It's been snowing. The river outside my office window has frozen in choppy waves and the ice is frosted in white. It's the perfect time to curl up with a book, whether that's a manuscript in progress or someone else's book to read. Most people are under the impression that writers and readers are solitary souls with no interest in companionship. Nothing could be further from the truth! Writers and readers are surrounded by friends, whether those friends are fellow writers in a community spreading from our local critique group to online contacts on the other side of the world, or friends we discover in the books we read or the books we write, who walk off their pages and make their homes in our hearts.

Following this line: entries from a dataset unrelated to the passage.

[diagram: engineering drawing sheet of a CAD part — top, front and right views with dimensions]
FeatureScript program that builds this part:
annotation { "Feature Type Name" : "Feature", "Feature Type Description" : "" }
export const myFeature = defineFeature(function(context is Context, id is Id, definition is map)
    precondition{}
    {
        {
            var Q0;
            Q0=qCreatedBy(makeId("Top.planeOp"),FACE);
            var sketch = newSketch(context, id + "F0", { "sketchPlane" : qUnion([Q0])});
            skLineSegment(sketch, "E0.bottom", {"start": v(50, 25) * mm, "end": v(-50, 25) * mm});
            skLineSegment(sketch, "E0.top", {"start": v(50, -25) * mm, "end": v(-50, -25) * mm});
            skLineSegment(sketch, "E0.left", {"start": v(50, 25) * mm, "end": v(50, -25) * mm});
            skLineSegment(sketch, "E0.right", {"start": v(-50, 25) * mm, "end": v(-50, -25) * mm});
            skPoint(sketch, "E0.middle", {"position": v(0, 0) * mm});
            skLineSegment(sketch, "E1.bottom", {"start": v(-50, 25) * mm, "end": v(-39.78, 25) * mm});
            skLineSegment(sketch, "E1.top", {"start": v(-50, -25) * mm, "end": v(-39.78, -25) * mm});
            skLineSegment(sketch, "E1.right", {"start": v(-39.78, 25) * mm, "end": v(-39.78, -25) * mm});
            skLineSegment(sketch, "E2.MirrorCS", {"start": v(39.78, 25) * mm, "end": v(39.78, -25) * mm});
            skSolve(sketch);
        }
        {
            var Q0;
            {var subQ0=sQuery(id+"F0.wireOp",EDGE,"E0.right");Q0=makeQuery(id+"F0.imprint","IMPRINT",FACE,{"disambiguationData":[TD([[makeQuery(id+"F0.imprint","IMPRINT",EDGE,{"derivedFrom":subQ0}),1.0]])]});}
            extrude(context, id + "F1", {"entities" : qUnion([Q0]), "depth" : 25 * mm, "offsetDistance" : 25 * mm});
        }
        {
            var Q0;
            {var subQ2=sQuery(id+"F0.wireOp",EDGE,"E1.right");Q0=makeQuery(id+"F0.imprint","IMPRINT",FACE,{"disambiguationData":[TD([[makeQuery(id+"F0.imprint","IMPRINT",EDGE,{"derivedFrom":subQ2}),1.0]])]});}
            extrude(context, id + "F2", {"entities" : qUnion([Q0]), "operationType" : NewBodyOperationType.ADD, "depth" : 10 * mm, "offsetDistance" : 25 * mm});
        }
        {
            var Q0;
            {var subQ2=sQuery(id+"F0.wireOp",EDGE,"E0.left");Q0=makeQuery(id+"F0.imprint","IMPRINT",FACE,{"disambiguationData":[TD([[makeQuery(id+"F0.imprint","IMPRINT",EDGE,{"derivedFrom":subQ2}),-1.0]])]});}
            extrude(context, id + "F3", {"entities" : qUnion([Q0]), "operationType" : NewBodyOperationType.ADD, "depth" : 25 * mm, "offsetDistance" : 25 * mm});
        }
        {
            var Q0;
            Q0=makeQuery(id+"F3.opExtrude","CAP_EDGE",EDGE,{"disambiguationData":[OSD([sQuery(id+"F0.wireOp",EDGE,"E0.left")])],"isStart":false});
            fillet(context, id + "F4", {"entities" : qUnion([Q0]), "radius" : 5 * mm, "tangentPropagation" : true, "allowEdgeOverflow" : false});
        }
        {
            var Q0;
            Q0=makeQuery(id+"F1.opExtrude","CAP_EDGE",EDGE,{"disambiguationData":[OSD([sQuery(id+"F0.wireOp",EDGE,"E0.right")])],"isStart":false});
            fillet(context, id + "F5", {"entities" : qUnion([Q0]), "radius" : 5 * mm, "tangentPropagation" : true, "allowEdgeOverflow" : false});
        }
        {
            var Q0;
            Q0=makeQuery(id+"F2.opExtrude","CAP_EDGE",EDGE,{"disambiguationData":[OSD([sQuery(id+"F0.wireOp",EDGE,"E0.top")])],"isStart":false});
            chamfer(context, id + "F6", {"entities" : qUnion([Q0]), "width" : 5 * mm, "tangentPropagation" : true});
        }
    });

Often as I read a book while I was an aspiring author, I'd wish I were brave enough to write to the person who'd written that book, and tell him or her how much I loved those characters and their story. "And one day," I dreamed of adding, "I'll be published just like you." But I never wrote. What if they saw me as a stalking fan? Even worse, what if they never wrote back?
One of those books was
About David, by Susan Beth Pfeffer. Lynn, the narrator walked off the pages of that book to become a friend. I even liked difficult, damaged, and dangerous David. And I very much admired the author. I lived in upstate New York at the time, and worked part-time at my local library. When I discovered that Ms. Pfeffer was speaking to a group of librarians in our region, I convinced my librarian boss to let me go along. This much-admired author was a great speaker, as friendly and intriguing and human as her books. But I still couldn't manage to introduce myself as an aspiring writer and a fan, although I went home and over the years have read my way steadily through her books.
A few years ago, I saw she had a new book out,
Life As We Knew It. Miranda, experiencing the changes in her family's life after a meteor strikes the moon and knocks it off course, stepped off the pages of her diary and made herself my friend. She was no noble heroine who saved the day by setting the moon back in its place - she was a prickly teenager who was angry that the world was ending around her when she just wanted life to get back to normal so she could have a boyfriend and a proper date - and fudge. Yet she grew through the book into a teenager who still wished for those things, but accepted that she wouldn't get them, and treasured what she had in terms of family all the more.
After I finished reading this book, I felt the familiar desire to write to this author. But by then I was a published writer myself. I looked online, and to my delight, I found that Susan Beth Pfeffer had a
blog! And an e-mail address! And so - I took the plunge. I wrote to her. And I made a friend, not only of the characters in a book this time, but also of their author.
I've just finished reading the ARC of the third, and probably last, book in her moon series, This World We Live In. (There was a second book in the middle, the dead & the gone, which I've also read and enjoyed, but if I write much more this blog post will grow to epic length...) I'm marveling at how my friendships have deepened, both with Sue and with Miranda, who is still prickly and fights with her mother, but has also grown into a strong, unflinching young woman who makes hard choices out of love - more like her mother than she yet realizes - and is able to act on those hard choices with tenderness. I don't want to write a formal review of this bleak, yet beautiful book - I just want to treasure the way my relationships with character and author have moved forward.
Between my friendship with Miranda and my friendship with Sue Pfeffer, I'm not alone at all as I look out at the snowy expanse.